EXERCISE GOAL: Recast everything from the start of the records down to the line containing "var sketch = newSketch(context, id" as a Markdown table with the columns "No." and "Content", numbering each line and omitting blank lines.

Dataset excerpt:
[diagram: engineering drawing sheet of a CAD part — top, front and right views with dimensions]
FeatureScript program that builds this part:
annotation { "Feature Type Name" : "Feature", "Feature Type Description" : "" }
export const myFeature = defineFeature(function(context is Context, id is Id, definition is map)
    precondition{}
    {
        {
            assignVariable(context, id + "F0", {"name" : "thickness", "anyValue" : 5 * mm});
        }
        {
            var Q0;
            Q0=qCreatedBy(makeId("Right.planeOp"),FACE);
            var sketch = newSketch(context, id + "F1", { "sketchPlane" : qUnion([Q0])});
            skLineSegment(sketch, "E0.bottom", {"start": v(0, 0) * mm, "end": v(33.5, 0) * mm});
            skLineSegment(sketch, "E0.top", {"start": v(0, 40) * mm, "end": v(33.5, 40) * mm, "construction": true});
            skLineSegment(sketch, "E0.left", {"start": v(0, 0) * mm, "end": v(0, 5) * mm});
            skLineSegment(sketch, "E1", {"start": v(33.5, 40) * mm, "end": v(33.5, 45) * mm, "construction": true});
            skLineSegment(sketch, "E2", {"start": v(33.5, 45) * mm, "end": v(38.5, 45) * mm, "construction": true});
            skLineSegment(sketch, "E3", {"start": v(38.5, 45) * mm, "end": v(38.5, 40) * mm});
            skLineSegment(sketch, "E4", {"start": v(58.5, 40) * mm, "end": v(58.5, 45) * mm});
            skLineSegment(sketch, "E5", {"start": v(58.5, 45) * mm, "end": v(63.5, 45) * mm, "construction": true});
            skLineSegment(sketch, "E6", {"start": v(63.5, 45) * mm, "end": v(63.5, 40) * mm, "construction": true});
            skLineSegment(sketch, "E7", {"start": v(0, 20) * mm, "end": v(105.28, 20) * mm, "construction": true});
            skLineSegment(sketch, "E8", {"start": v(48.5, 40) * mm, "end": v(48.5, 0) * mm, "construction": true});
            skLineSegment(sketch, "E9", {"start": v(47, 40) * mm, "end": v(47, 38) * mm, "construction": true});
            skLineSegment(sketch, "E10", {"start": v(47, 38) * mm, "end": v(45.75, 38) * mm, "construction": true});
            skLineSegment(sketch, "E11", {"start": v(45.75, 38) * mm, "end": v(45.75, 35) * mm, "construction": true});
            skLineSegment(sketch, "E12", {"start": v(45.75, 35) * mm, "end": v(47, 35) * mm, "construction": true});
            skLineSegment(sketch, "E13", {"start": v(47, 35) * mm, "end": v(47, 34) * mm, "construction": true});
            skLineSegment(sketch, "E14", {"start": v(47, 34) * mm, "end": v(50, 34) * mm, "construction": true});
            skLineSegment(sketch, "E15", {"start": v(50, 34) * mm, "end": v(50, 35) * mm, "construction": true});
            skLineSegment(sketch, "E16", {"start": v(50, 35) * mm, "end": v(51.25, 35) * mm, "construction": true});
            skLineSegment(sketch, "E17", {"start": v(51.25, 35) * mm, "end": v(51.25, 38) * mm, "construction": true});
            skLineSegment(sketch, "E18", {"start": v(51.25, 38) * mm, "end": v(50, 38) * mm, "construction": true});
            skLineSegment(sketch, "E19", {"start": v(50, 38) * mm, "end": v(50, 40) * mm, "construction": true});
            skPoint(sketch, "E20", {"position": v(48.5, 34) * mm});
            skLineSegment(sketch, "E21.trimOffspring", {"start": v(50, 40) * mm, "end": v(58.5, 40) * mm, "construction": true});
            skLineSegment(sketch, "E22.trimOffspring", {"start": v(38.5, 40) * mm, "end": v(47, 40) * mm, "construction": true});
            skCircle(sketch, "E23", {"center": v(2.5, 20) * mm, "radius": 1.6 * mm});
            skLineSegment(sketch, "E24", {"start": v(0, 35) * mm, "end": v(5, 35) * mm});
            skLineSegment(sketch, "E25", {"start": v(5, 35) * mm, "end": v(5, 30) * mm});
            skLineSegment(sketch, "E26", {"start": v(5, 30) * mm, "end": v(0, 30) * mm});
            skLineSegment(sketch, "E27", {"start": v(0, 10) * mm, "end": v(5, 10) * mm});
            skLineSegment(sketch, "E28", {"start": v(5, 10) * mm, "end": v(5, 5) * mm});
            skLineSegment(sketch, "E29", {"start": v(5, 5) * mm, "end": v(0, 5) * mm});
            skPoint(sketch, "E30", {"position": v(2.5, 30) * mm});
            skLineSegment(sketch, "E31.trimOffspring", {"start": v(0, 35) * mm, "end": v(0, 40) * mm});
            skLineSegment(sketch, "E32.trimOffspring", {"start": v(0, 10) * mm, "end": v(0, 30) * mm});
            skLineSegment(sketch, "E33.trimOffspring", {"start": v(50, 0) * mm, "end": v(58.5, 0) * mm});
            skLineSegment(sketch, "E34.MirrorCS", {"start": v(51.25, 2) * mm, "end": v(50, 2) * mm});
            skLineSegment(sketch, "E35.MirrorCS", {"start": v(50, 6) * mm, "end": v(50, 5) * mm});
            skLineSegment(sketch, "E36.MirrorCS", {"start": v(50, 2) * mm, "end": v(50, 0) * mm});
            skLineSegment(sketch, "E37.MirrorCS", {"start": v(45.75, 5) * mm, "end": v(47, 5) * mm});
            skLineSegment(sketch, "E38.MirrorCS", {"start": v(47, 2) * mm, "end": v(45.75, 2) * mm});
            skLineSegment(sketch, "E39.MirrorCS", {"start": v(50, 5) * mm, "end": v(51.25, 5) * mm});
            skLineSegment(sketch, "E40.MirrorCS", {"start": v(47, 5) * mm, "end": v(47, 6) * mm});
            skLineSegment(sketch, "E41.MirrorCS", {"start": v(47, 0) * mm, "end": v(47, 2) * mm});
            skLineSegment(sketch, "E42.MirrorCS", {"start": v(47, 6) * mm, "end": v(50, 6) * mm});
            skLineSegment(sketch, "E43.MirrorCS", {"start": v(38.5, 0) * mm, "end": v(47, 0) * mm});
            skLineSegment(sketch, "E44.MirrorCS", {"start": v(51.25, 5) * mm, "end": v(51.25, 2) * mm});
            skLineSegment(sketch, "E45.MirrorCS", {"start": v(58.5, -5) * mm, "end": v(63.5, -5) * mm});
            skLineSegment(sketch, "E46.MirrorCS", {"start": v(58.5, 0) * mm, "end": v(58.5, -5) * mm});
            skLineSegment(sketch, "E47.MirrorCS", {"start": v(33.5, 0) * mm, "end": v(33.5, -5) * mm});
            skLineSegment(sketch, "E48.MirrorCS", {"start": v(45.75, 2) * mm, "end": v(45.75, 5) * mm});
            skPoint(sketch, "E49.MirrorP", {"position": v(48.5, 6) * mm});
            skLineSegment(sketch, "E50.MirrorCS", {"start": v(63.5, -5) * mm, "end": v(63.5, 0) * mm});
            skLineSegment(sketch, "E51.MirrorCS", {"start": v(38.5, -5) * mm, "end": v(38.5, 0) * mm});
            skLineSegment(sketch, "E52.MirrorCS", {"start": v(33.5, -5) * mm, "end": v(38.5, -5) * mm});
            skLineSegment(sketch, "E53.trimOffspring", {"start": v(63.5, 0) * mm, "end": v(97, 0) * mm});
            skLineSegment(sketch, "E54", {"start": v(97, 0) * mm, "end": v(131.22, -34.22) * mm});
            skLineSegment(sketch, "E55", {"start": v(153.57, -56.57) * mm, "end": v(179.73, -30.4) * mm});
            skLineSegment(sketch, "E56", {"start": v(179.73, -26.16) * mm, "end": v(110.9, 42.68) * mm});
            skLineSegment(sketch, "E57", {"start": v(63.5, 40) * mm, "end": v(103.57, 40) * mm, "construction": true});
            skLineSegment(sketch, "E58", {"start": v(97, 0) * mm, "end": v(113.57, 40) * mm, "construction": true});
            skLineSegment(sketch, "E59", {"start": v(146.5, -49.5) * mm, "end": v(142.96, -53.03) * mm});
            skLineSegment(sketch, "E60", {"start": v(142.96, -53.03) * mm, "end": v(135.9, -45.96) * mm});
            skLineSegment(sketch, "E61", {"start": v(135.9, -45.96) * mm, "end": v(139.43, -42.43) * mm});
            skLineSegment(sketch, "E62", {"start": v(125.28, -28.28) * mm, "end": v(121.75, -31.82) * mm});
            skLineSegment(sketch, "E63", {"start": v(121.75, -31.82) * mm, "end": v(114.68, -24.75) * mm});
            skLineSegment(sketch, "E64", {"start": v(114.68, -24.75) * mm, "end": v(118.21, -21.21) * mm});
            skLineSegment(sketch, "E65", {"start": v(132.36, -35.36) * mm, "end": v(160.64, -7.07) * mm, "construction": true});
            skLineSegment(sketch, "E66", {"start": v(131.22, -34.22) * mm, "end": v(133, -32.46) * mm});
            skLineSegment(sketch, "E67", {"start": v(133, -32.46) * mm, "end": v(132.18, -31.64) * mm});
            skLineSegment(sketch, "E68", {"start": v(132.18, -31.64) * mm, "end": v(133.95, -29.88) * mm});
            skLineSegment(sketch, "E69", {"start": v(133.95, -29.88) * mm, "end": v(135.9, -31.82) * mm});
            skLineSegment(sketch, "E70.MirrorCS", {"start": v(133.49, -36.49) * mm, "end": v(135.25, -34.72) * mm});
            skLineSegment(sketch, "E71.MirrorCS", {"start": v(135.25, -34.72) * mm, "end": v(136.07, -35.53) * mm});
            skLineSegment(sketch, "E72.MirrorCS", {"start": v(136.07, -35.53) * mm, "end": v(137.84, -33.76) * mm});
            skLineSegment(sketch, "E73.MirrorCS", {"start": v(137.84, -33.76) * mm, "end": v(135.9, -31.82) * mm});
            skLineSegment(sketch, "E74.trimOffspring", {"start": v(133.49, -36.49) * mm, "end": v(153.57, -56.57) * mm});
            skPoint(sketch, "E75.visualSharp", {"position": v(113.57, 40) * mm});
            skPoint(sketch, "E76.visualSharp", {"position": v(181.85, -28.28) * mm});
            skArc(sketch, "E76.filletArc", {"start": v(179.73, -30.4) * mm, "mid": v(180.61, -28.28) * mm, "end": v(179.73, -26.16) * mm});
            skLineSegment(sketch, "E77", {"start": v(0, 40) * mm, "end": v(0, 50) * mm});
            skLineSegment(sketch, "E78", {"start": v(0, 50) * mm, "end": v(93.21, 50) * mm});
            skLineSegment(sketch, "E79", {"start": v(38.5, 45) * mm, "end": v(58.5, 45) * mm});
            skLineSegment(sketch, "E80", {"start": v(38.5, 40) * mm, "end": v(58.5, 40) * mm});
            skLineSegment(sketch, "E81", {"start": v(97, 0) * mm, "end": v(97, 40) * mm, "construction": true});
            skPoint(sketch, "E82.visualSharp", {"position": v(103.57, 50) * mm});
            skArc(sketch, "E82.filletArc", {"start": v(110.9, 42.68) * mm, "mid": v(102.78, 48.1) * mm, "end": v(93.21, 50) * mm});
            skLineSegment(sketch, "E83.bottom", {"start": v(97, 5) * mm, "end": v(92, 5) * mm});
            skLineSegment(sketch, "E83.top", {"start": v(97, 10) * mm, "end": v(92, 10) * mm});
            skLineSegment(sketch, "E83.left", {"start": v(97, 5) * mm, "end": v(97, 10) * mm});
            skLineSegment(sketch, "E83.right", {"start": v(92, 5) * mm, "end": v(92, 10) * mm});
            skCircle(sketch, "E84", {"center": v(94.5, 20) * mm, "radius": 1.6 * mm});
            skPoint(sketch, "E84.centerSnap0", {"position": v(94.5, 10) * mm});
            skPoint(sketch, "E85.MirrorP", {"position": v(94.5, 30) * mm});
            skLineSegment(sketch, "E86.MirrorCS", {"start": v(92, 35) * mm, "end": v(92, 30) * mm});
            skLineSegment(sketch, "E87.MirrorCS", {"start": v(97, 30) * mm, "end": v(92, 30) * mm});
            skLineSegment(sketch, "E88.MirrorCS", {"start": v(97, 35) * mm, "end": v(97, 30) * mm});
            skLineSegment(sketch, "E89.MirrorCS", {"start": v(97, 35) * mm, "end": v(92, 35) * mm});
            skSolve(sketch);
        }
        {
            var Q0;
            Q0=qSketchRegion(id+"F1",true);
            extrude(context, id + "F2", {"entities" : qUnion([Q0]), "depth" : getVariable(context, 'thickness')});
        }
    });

ANSWER TO THE EXERCISE:
| No. | Content |
|---|---|
| 1 | [diagram: engineering drawing sheet of a CAD part — top, front and right views with dimensions] |
| 2 | FeatureScript program that builds this part: |
| 3 | annotation { "Feature Type Name" : "Feature", "Feature Type Description" : "" } |
| 4 | export const myFeature = defineFeature(function(context is Context, id is Id, definition is map) |
| 5 |     precondition{} |
| 6 |     { |
| 7 |         { |
| 8 |             assignVariable(context, id + "F0", {"name" : "thickness", "anyValue" : 5 * mm}); |
| 9 |         } |
| 10 |         { |
| 11 |             var Q0; |
| 12 |             Q0=qCreatedBy(makeId("Right.planeOp"),FACE); |
| 13 |             var sketch = newSketch(context, id + "F1", { "sketchPlane" : qUnion([Q0])}); |